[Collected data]
--------

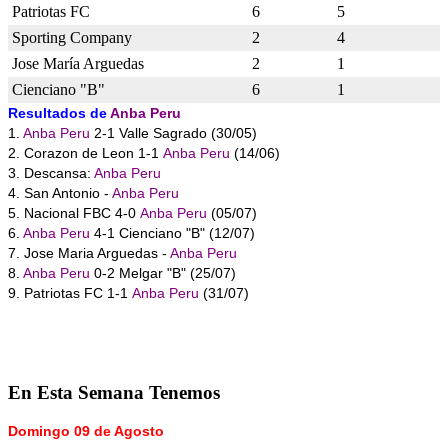
Patriotas FC
6
5
Sporting Company
2
4
Jose María Arguedas
2
1
Cienciano "B"
6
1
Resultados de
Anba Peru
1.
Anba Peru
2-1 Valle Sagrado (30/05)
2. Corazon de Leon 1-1
Anba Peru
(14/06)
3. Descansa:
Anba Peru
4. San Antonio -
Anba Peru
5. Nacional FBC 4-0
Anba Peru
(05/07)
6.
Anba Peru
4-1 Cienciano "B" (12/07)
7. Jose Maria Arguedas -
Anba Peru
8.
Anba Peru
0-2 Melgar "B" (25/07)
9. Patriotas FC 1-1
Anba Peru
(31/07)
En
Esta Semana Tenemos
Domingo 09 de Agosto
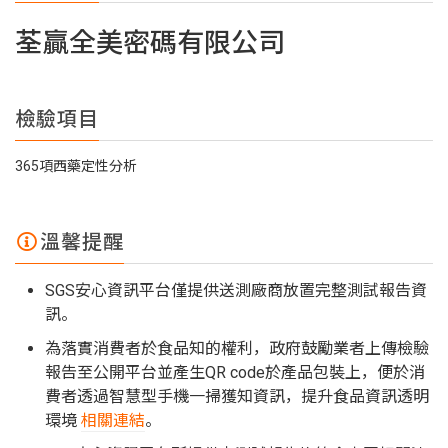
荃贏全美密碼有限公司
檢驗項目
365項西藥定性分析
溫馨提醒
SGS安心資訊平台僅提供送測廠商放置完整測試報告資
訊。
為落實消費者於食品知的權利，政府鼓勵業者上傳檢驗
報告至公開平台並產生QR code於產品包裝上，便於消
費者透過智慧型手機一掃獲知資訊，提升食品資訊透明
環境
相關連結
。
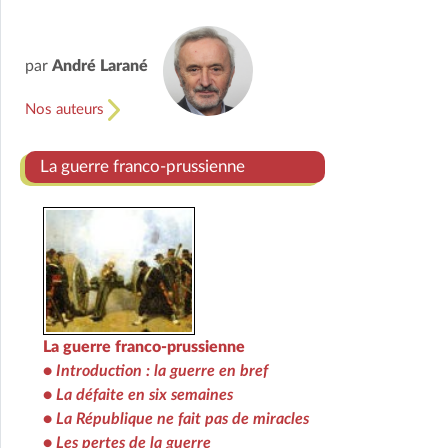
par
André Larané
Nos auteurs
La guerre franco-prussienne
La guerre franco-prussienne
•
Introduction : la guerre en bref
•
La défaite en six semaines
•
La République ne fait pas de miracles
•
Les pertes de la guerre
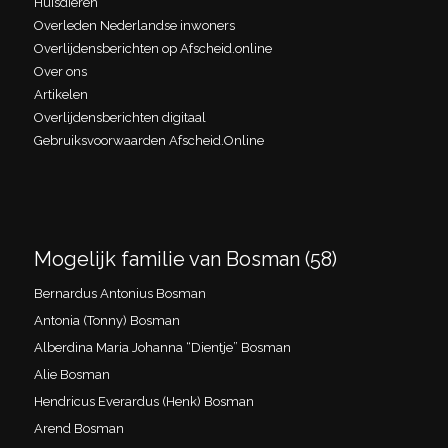
Huisdieren
Overleden Nederlandse inwoners
Overlijdensberichten op Afscheid.online
Over ons
Artikelen
Overlijdensberichten digitaal
Gebruiksvoorwaarden Afscheid.Online
Mogelijk familie van Bosman (58)
Bernardus Antonius Bosman
Antonia (Tonny) Bosman
Alberdina Maria Johanna “Dientje” Bosman
Alie Bosman
Hendricus Everardus (Henk) Bosman
Arend Bosman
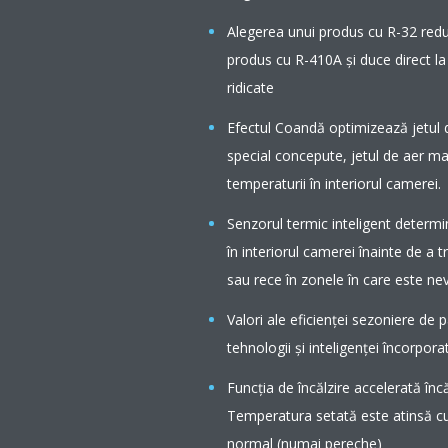
Alegerea unui produs cu R-32 red
produs cu R-410A şi duce direct la
ridicate
Efectul Coandă optimizează jetul d
special concepute, jetul de aer mai
temperaturii în interiorul camerei.
Senzorul termic inteligent determi
în interiorul camerei înainte de a 
sau rece în zonele în care este nev
Valori ale eficienţei sezoniere de p
tehnologii şi inteligenţei încorpora
Funcția de încălzire accelerată înc
Temperatura setată este atinsă c
normal (numai pereche)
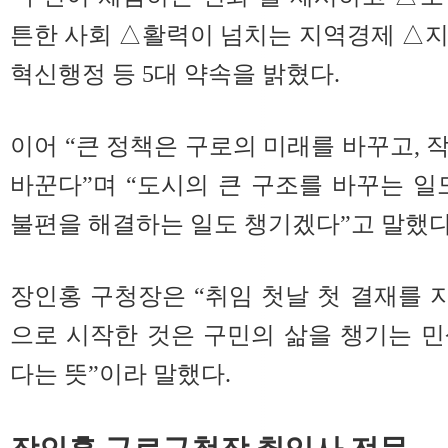
튼한 사회 △활력이 넘치는 지역경제 △지
혁신행정 등 5대 약속을 밝혔다.
이어 “큰 정책은 구로의 미래를 바꾸고, 
바꾼다”며 “도시의 큰 구조를 바꾸는 일
불편을 해결하는 일도 챙기겠다”고 말했다
장인홍 구청장은 “취임 첫날 첫 결재를
으로 시작한 것은 구민의 삶을 챙기는 
다는 뜻”이라 말했다.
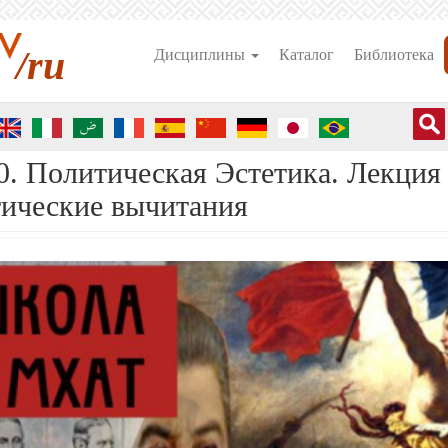
/ru
Дисциплины
Каталог
Библиотека
 Политическая Эстетика. Лекция 1
ические вычитания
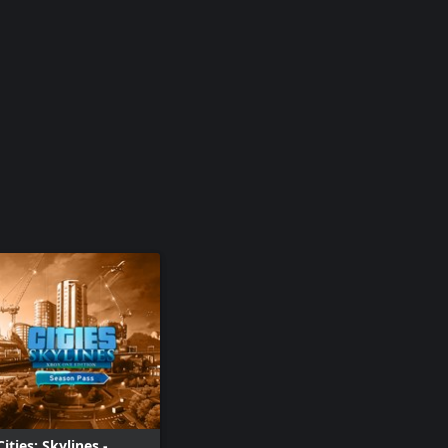
Cities: Skylines -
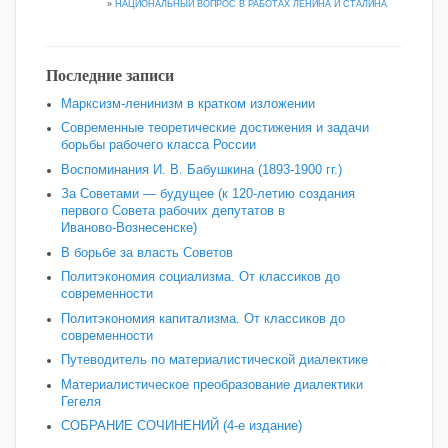
»
НАЦИОНАЛЬНЫЙ ВОПРОС В РАБОТАХ ЛЕНИНА И СТАЛИНА
Последние записи
Марксизм-ленинизм в кратком изложении
Современные теоретические достижения и задачи
борьбы рабочего класса России
Воспоминания И. В. Бабушкина (1893-1900 гг.)
За Советами — будущее (к 120‑летию создания
первого Совета рабочих депутатов в
Иваново‑Вознесенске)
В борьбе за власть Советов
Политэкономия социализма. От классиков до
современности
Политэкономия капитализма. От классиков до
современности
Путеводитель по материалистической диалектике
Материалистическое преобразование диалектики
Гегеля
СОБРАНИЕ СОЧИНЕНИЙ (4-е издание)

--------

Work instruction:
If a line in the data above holds the string "Jose", copy it.

Answer below:
Jose María Arguedas
7. Jose Maria Arguedas -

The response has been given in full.